А теперь подведем итоги. Поскольку реабилитация, повторяю, не адекватна канонизации, впредь не следует путать одно с другим ни рядовым гражданам, ни тем более судьям. Виновен мертвый человек в том, что вменялось ему в вину на ранее состоявшемся суде, — не реабилитируем его, и точка. Но если уж невиновен — зачем же, господа хорошие, наводить тень на плетень?

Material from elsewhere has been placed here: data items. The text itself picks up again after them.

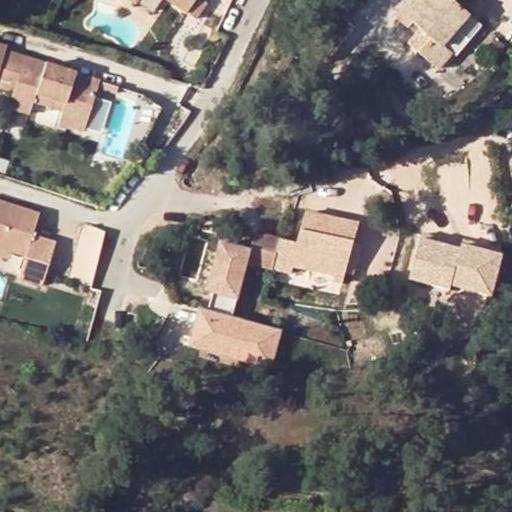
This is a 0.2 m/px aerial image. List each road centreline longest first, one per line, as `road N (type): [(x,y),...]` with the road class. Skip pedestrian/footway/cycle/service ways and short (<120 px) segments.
road 1 (residential): [(511,134),(259,199),(211,203),(151,190)]
road 2 (residential): [(151,190),(258,0)]
road 3 (residential): [(151,190),(107,316)]
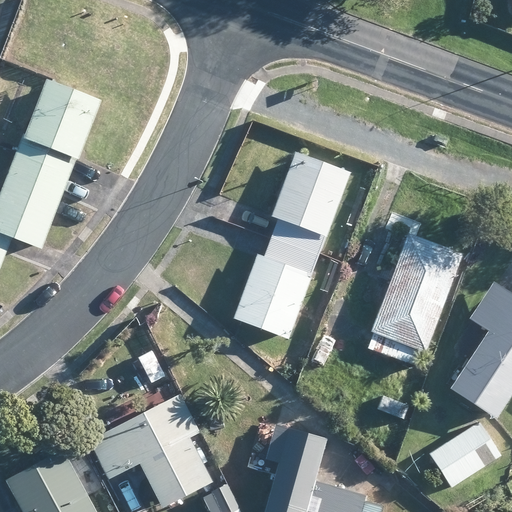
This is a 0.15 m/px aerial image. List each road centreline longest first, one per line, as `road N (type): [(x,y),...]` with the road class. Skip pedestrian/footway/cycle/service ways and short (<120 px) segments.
road 1 (residential): [(0,374),(104,280),(159,204),(248,8)]
road 2 (secondary): [(511,105),(248,8)]
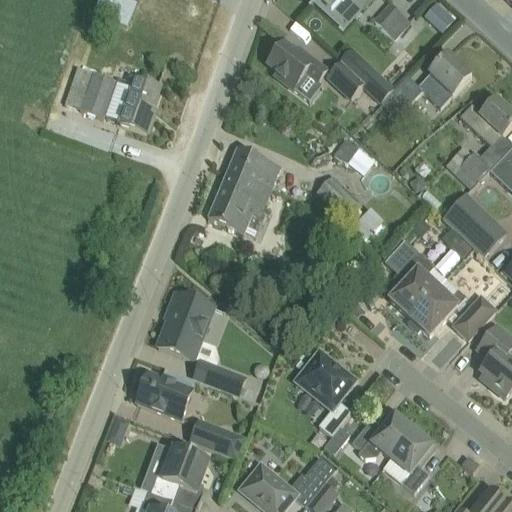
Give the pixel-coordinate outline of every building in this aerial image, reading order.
[(347,0),(364,15),(374,4),(368,0),(317,0),(316,2),(332,16),(346,0),(347,0)] [(511,0),(501,0),(511,9),(511,0)] [(456,25),(435,7),(424,20),(444,38),(456,25)] [(392,8),(378,23),(375,26),(401,51),(416,34),(409,27),(411,26),(392,8)] [(318,89),(328,76),(307,60),(304,63),(285,48),(279,56),(275,56),(270,63),(270,67),(268,69),(274,74),(278,77),(276,80),(294,94),(306,79),(318,89)] [(329,83),(352,105),(364,92),(382,108),(396,94),(352,53),(338,69),(340,70),(329,83)] [(409,81),(396,94),(382,108),(391,118),(401,108),(405,112),(422,95),(441,113),(452,101),(453,102),(472,81),(449,60),(430,80),(419,91),(409,81)] [(124,118),(120,129),(149,138),(154,123),(151,122),(161,92),(136,84),(129,103),(113,98),(117,85),(94,77),(81,115),(104,123),(108,113),(124,118)] [(371,119),(379,110),(362,95),(354,104),(371,119)] [(461,122),(472,133),(491,151),(482,161),(475,155),(472,159),(464,152),(446,170),(471,193),(481,182),(483,183),(490,176),(493,173),(511,153),(511,149),(504,142),(511,133),(511,118),(497,104),(490,112),(483,119),(472,110),(461,122)] [(348,168),(358,155),(360,152),(346,142),(335,159),(348,168)] [(239,153),(228,179),(258,192),(260,186),(273,191),(281,171),(239,153)] [(511,153),(493,173),(490,176),(511,197),(511,153)] [(209,224),(218,228),(244,239),(252,219),(260,222),(273,191),(260,186),(258,192),(228,179),(210,223),(209,223),(209,224)] [(346,226),(363,209),(334,181),(317,198),(346,226)] [(426,192),(420,182),(411,187),(416,197),(426,192)] [(489,258),(505,241),(465,202),(449,219),(489,258)] [(356,232),(369,243),(386,224),(373,213),(356,232)] [(422,241),(432,231),(423,222),(413,233),(422,241)] [(348,264),(351,249),(339,246),(336,262),(348,264)] [(410,323),(439,293),(426,282),(434,273),(418,258),(397,280),(406,288),(390,305),(410,323)] [(355,326),(367,315),(365,313),(375,302),(362,289),(352,301),(341,312),(355,326)] [(430,342),(458,311),(439,293),(410,323),(411,324),(408,328),(419,338),(422,334),(430,342)] [(291,298),(290,295),(281,298),(284,305),(292,302),(291,298)] [(159,353),(193,366),(214,312),(180,299),(179,302),(175,304),(171,312),(173,316),(159,353)] [(481,303),(454,332),(469,345),(496,316),(481,303)] [(506,403),(511,395),(511,361),(510,360),(511,357),(511,343),(497,331),(478,355),(490,365),(482,376),(485,379),(482,384),(490,390),(506,403)] [(295,387),(332,416),(319,432),(333,442),(340,433),(353,417),(340,407),(358,385),(320,356),(295,387)] [(216,373),(201,368),(194,384),(239,402),(239,401),(243,392),(246,385),(216,373)] [(137,408),(147,412),(182,426),(188,410),(182,408),(187,394),(193,396),(197,387),(166,374),(162,384),(149,379),(137,408)] [(259,398),(243,392),(239,401),(255,407),(259,398)] [(395,416),(377,438),(368,430),(353,449),(362,456),(359,460),(365,465),(377,463),(382,457),(391,464),(414,436),(405,429),(408,426),(395,416)] [(129,425),(117,421),(108,446),(121,450),(129,425)] [(246,445),(236,441),(199,426),(191,447),(238,466),(246,445)] [(340,433),(333,442),(325,452),(334,460),(350,441),(340,433)] [(414,436),(391,464),(410,479),(402,489),(415,499),(430,480),(420,472),(438,450),(425,440),(423,443),(414,436)] [(149,498),(187,511),(199,511),(205,500),(197,497),(208,467),(175,454),(163,485),(155,482),(149,498)] [(261,511),(287,511),(296,502),(306,511),(336,475),(320,462),(306,480),(303,477),(290,493),(262,470),(241,495),(261,511)] [(469,462),(462,470),(473,479),(480,471),(469,462)] [(325,488),(306,511),(329,511),(339,499),(332,494),(325,488)] [(491,493),(484,501),(475,511),(503,511),(508,507),(491,493)] [(187,511),(149,498),(143,511),(187,511)]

Слово «несуразица» я использовал при характеристике определения Военной коллегии по делу Абакумова от 28 июля 1994 года еще и потому, что, оставив осужденным прежние меры наказания, судьи допустили грубейший ляпсус. Понятно, что заменить расстрел десятью или, скажем, пятнадцатью годами лишения свободы они не могли: оживлять мертвых — задача непосильная. Но каждый юрист должен знать, что наказания делятся на основные и дополнительные, каковым применительно к Абакумову и другим осужденным по одному с ним уголовному делу явилась конфискация имущества. Если закон предусматривал конфискацию имущества у лиц, осужденных за измену Родине по статье 58 – 1(б) УК РСФСР, то на военнослужащих, виновных в злоупотреблении властью (статья 193 – 17, п. «б» УК РСФСР в редакции 1926 года) эта мера дополнительного наказания не распространялась.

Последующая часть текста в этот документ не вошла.